Front. Oncol., 09 November 2022
Sec. Gynecological Oncology
This article is part of the Research Topic The Role of Imaging in Gynecological Malignancies View all 20 articles

Imaging hypoxia in endometrial cancer: How and why should it be done?

Nandita M. deSouza,*Nandita M. deSouza1,2*Ananya Choudhury,Ananya Choudhury3,4Mel GreavesMel Greaves5James P. B. O&#x;Connor,,James P. B. O’Connor1,2,4Peter J. Hoskin,Peter J. Hoskin4,6
  • 1Division of Radiotherapy and Imaging, The Institute of Cancer Research, London, United Kingdom
  • 2Department of Imaging, The Royal Marsden National Health Service (NHS) Foundation Trust, London, United Kingdom
  • 3Radiation Oncology, The Christie National Health Service (NHS) Foundation Trust Manchester, Manchester, United Kingdom
  • 4The Division of Cancer Sciences, University of Manchester, Manchester, United Kingdom
  • 5Centre for Evolution and Cancer, The Institute of Cancer Research, London, United Kingdom
  • 6Radiation Oncology, Mount Vernon Cancer Centre, Northwood, United Kingdom

Introduction

Tissues become hypoxic when their oxygen consumption exceeds their supply. In tumors, neoangiogenesis results in disordered vascular morphology and this leads to inadequate oxygen supply to rapidly growing cells (1). However, because vessels have variations in their vascular tone, hypoxic status is a dynamic rather than a static event; it may be transient and is often cyclical (2). Cyclical hypoxia with a median periodicity of 15 mins has been described in xenografts and head and neck cancers in patients (3). Hypoxia is important because it is well accepted as a poor prognostic factor in for patients with a range of cancer types (47) where it has been associated with disease that is progressive, resistant and metastatic (8).

> _Provided information_:

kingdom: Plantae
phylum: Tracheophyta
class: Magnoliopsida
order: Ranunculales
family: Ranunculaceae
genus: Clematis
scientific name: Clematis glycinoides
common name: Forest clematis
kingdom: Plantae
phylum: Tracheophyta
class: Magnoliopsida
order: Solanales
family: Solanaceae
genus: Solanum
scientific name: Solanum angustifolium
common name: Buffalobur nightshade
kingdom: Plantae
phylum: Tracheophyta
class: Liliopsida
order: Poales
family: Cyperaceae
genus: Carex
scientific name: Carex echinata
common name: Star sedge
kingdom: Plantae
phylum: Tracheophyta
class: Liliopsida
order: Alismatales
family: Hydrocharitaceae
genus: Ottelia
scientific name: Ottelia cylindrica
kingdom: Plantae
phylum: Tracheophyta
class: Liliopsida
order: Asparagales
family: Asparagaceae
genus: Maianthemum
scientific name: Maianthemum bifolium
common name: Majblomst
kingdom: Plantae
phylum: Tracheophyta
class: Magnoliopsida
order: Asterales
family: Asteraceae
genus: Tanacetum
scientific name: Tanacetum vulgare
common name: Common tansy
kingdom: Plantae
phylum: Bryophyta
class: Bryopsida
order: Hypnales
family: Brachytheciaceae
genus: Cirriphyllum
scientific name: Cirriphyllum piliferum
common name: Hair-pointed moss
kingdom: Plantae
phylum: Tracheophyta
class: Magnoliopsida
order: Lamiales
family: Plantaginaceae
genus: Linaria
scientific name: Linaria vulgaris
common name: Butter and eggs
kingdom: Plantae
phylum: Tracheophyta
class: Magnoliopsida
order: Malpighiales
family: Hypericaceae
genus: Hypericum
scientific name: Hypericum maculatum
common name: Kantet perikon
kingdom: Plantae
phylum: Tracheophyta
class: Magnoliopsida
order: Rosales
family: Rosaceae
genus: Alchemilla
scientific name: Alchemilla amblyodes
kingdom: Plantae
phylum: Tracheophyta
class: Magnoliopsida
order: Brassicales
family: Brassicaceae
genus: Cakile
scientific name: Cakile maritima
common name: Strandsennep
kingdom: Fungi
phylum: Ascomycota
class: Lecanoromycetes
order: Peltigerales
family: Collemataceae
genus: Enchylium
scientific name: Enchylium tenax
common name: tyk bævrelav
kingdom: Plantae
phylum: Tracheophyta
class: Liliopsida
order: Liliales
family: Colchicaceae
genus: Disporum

> _What you are asked to do_: Extend the article on imaging hypoxia in endometrial cancer past its last sentence. The entries aren't needed for anything here.

> _Exercise answer_:
Under hypoxic conditions, oxygen-sensitive transcription factors (hypoxia inducible factors [HIFs]) are upregulated. In the endometrium, HIF1α expression increases as the tissue undergoes changes from normality to being premalignant and then to become adenocarcinoma. This is paralleled by increased angiogenesis in the endometrium, suggesting that HIF1α and thus tissue hypoxia might be a key regulator in endometrial carcinogenesis (9). A poorer prognosis in patients with EC expressing HIF-1α has been demonstrated in a metaanalysis with a hazard ratio of 2.29 (10), and its link to tumor aggressiveness at other cancer sites is documented (11). Hypoxic status also has been associated with mutations of multiple genes in endometrial cancer (EC) (12). In other cancer types, driver mutations in p53, MYC and PTEN are enriched in hypoxic tumors (13) with an effect of hypoxia on mutational load (14). Therefore, as hypoxia is likely to determine the evolutionary trajectories and as a result the management and outcomes of cancer, imaging tumor hypoxic status in EC may offer prognostic value and facilitate personalisation of treatment strategies (15).

Endometrial cancer: Diagnosis, staging and the changing molecular landscape

EC, (9,300 new cases per annum in the UK (16), 65,620 new cases in 2020 in USA (17) usually presents with post-menopausal bleeding and is detected at an early stage. Diagnostic confirmation on pipelle sampling of the endometrium or at hysteroscopy is followed by pelvic magnetic resonance imaging (MRI) for disease staging (18). Endometrioid and mucinous carcinomas are classified as type I and serous and clear cell carcinomas as type II. The former are usually low grade and low stage at presentation and the latter high grade and advanced stage. Disease outcome depends on tumor grade, stage, subtype, depth of myometrial invasion, lymphovascular space invasion and lymph node involvement (19). In fact, in type I endometrial adenocarcinoma, high expression of HIF-1 α showed a significant correlation with higher grade of the tumor, depth of myometrial invasion, adnexal invasion and clinical stage (20), which strengthens the argument for hypoxia driving tumor progression by favouring selection of adverse genetic clones.

Molecular classification is now used to define risk groups in EC, namely deoxyribose nucleic acid (DNA) polymerase ɛ ultramutated (POLEmut), mismatch repair-deficient (MMRd), p53 mutant (p53abn) and those EC lacking any of these alterations, referred to as NSMP (non-specific molecular profile) (21). Prognosis is extremely good in POLE and poor in p53 mutant cancers (22) with poor clinical outcomes in the latter group being independent of histology grade or stage (2325); the other two categories fall between these two extremes. TP53 mutations are highly prevalent in the serous (Type II) subtype (88% of 42 serous ECs (26), and are also present in a subset of endometroid (Type I) carcinomas (15% of 186 endometroid ECs (26). Recent data show that a subset of p53mut EC is homologous recombination‐deficient (HRD), and some of these EC can arise in the context of germline breast cancer (BRCA)1/2 mutations (2729). The exact prevalence of HRD in p53mut EC is currently unknown; in a small and selected set of cases it was 46% (28).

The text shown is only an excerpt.